Again, the framing is simply not sensible. Why would they want to break "everyone's" workflow ("everyone" including the people working at Anthropic, who use the product themselves, which should give us some pause)? Why would you ever want to make a bad decision?
The answer in both cases is: You don't. If it happens, it's because you sometimes make bad decisions, because it's hard to make good decisions.
"Boris Cherny" seems pretty good at this enshittification stuff. Think about it, normal coders would consider having a config like show details or don't, you know, a developers preference but no this guy wants you to control-o all the time, read the article its right there what this guy says:
" A GitHub issue on the subject drew a response from Boris Cherny, creator and head of Claude Code at Anthropic, that "this isn't a vibe coding feature, it's a way to simplify the UI so you can focus on what matters, diffs and bash/mcp outputs." He suggested that developers "try it out for a few days" and said that Anthropic's own developers "appreciated the reduced noise.""
Seriously man, whatever happened to configs that you can set once. They obviously realise that people want it with the control-o but why make them do this over and over without a way to just config it, or whatever the cli does like maybe:
./clod-code -v
or something. Man I dislike these AI bros so much, there always about "your personal preferences are wrong" but you know they are lying through their smirking teeth they want you to burn tokens so the earth's inhabitability can die a few minutes earlier.
Speaking of burning tokens, they also like to waste our tokens with paragraphs of system messages for every single file read you do with Claude. Take a look at your jsonl files, search for <system-reminder>.
Keep cattle, not pets! The advice that used to apply for managing large numbers of machines also applies to managing coding agents.
If you rely on monitoring the behaviors of an individual coding agent to produce the output you want, you won't scale
Are you one of those developers that hates debuggers and stack traces, and would rather spend three hours looking at the output or adding prints for something that would take 5 minutes to any sane developer?

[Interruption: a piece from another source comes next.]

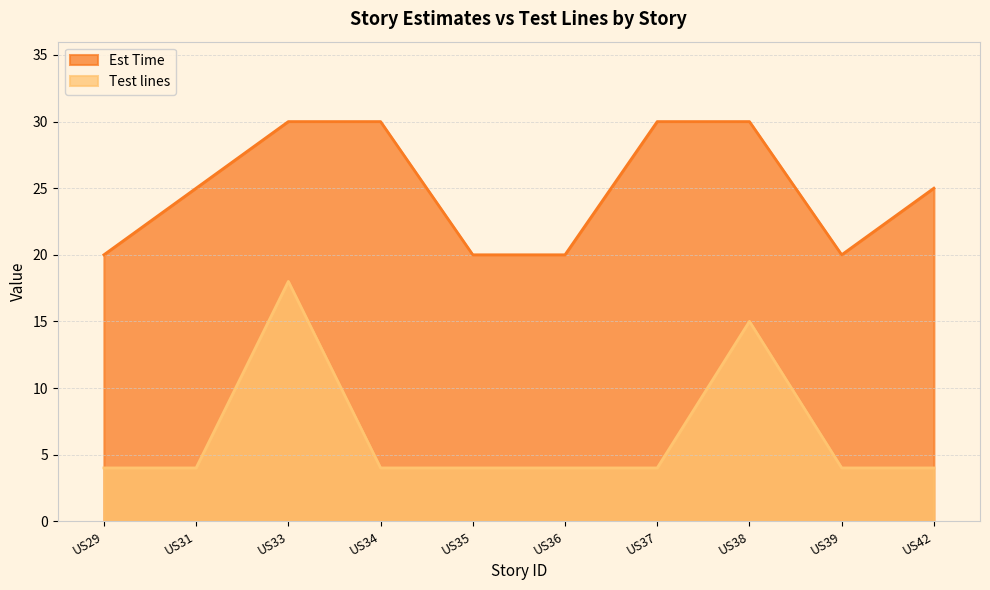

What is the approximate value of Test lines at US38?

15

This is very much a tangent, and was asked in bad faith, but I’ll answer anyways!
One of the interesting things about working on distributed systems, is that you can reproduce problems without having to reproduce or mock a long stack trace
So I certainly don’t see the case you’re talking about where it takes hours to reproduce or understand a problem without a debugger. Of course there are still many times when a debugger should be consulted! There is always a right tool for a given job.

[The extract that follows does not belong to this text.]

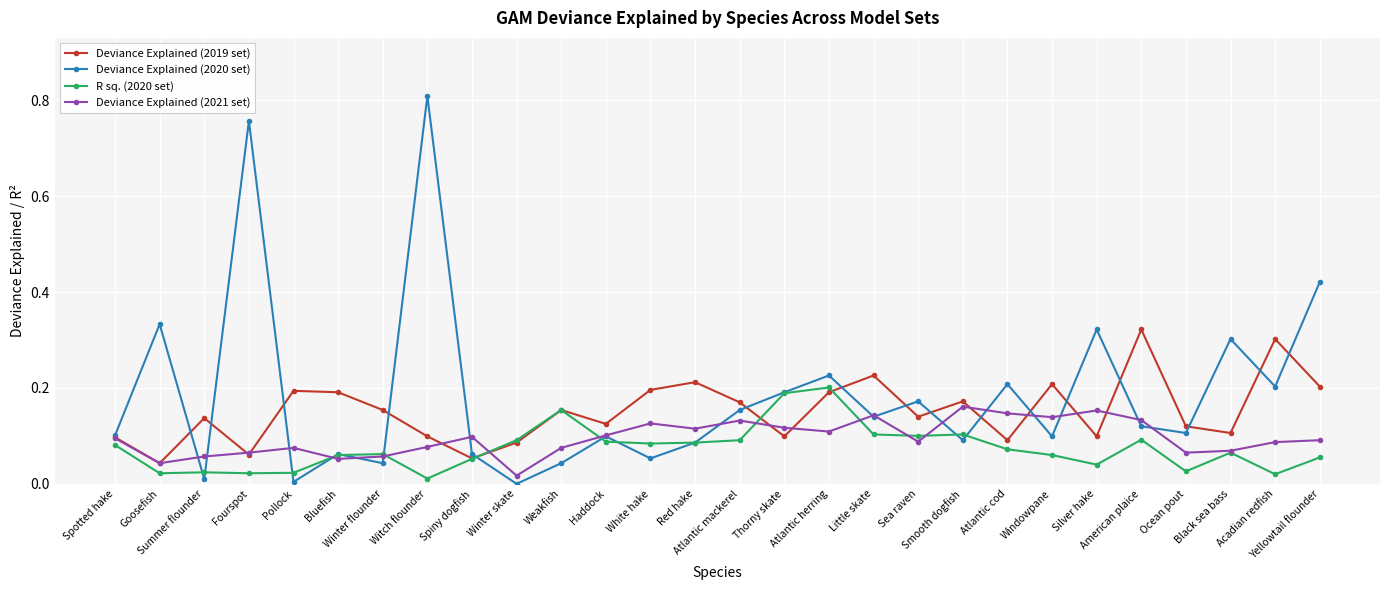

Count the number of categories in the chart.

28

Correction: "some devs hate it"
lol the title of this post immediately feels like something I'd see on buzzfeed or my google news feed in mobile chrome.
The nice thing about the competition in the CLI space is that... you can just move? CC has always been a bit wonky/ this is active enshittification- there is the likes of Codex etc...
Feels like moment that would be looked back at as the beginning of enshittification
Srsly? People actually watch all the chatter in the little window?
Pro tip: "git diff"
ctrl+o ?
Why not run Claude on an FUSE based filesystem, and make a script that shows the user which files are being accessed?
"You can already build such a system yourself quite trivially by getting an FTP account, mounting it locally with curlftpfs, and then using SVN or CVS on the mounted filesystem" — https://news.ycombinator.com/item?id=9224
You can basically ask Claude to build it for you :)
If you read their immediate reply you’ll see it invalidates this tired point: https://news.ycombinator.com/item?id=9479
Better link shows exchange:
https://news.ycombinator.com/item?id=9224
Or this pulls the exchange under the famous HN post itself:
https://news.ycombinator.com/item?id=8863
Why not script automatic C-o injection?
Ultimately, the problem is the tool turning against the user. Maybe it is time to get a new tool.